MOVIE REVIEW: HOME ALONE: THE HOLIDAY HEIST (2012)

Ten years after Home Alone 4 blew up in their faces, Fox Television Studios and the ABC Family Channel thought they could get away with another TV-movie installment of the Home Alone franchise. Featuring another shift away from the McCallister family, The Holiday Heist takes the most basic Home Alone formula and gives it a 21st Century makeover. It’s a bare bones makeover though, as it is still working with a TV-movie budget. While it repeats some of the mistakes of the lesser sequels, it does a few things better.

The Baxter family just moved across the country from California to Maine. Their children spend more time on their phones and video games than they do out in the fresh air, and the kids both agree that the new house is kind of creepy. While young Finn Baxter is freaked out about the local ghost stories about his new home, a trio of bandits have their sights on the home, believing it to contain a hidden room with a valuable painting inside. The thieves move in on the house on a night when the children are there alone while their parents are at a company Christmas party. Finn must use a little ingenuity to ward off the bad guys.

While a Home Alone sequel will never be Home Alone without Macaulay Culkin, I appreciate the back-to-basics approach to this film. One complicating factor in the success of this and any future Home Alone movie is the state of 21st Century technology. Cell phones are ubiquitous, and home security systems make a burglar's calling much more difficult. It’s not just ‘cut the phone lines and kill the power’ anymore. This movie works around some of that having the lone cell phone in the house locked in a secret basement room with the older sibling (no signal), and the family being so new to the neighborhood that the Baxters don’t have any connections yet to check in on their kids while they’re at the Christmas party.

The film infuses some gaming culture into the mix, which may or may not work for you, depending on where you fall on the continuum of embracing video gaming. My family doesn’t play video games, so I saw the utility of what they tried to do, but I’m not on board with elevating video gamers to a heroic level like they are here. Finn has a ‘friend’ named Simon that he plays multi-player online games with. They’ve never met, and Simon is an adult (stereotypically living in a tiny single-man-with-no-life style apartment), but he is concerned enough when Finn informs him of the burglar situation that he finds ways to alert Finn’s parents and the authorities.

As for the villains, I was shocked to see both Malcolm McDowell and Debi Mazar reduced to such lightweight characters. McDowell plays Sinclair, the leader of the team, who has more reasons than just money for wanting the painting hidden inside the Baxter’s home. The dialogue between and the behavior of the bandits is the best since Home Alone 2. They’re not too serious nor over the top, but they do make enough poor decisions to not be fully believable. While there is good sibling chemistry between the young actors playing the Baxter children, they don’t rise above TV-movie-tier acting. Maybe it’s wrong of me to dock them for that, but the name Home Alone raises the bar for our expectations.
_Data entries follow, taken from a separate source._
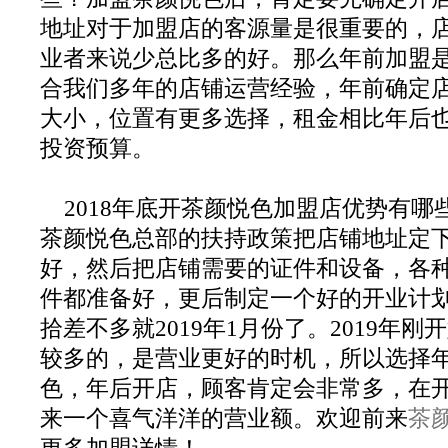
地址对于加盟店的客源量是很重要的，
业者来说少总比多的好。那么年前加盟
合我们多年的店铺运营经验，年前确定
大小，位置有更多选择，租金相比年后
投资预算。
2018年底开茶颜悦色加盟店优势有哪
茶颜悦色总部的扶持政策把店铺地址定
好，然后把店铺需要的证件和设备，各
件都准备好，更后制定一个好的开业计
拾差不多就2019年1月份了。2019年
较多的，是营业更好的时机，所以选择
色，年后开店，顾客肯定会非常多，在
来一个喜气洋洋的营业额。欢迎前来
茶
The booby traps and physical comedy on display are both improvements over the last two films. Many of the traps Finn sets for the bad guys are simple, hearkening back to the original. The filmmakers wisely chose not to try to escalate and outdo the traps of prior films. While some may border on retread territory, it also impairs suspension of disbelief to a lesser degree. There are a few unlikely or improbable set pieces, but they only hop over the line of believability rather than traversing it Evel Knievel style.

Will The Holiday Heist become a Christmas staple? No, but it’s a welcome (though flawed) improvement over the last two. Maybe this is a sign that there is hope for a slightly above average sequel in the future. We don’t really need one, because we’ll always have the first two movies, but you know that won’t stop Hollywood’s thirst for finding more money without coming up with a new, original idea.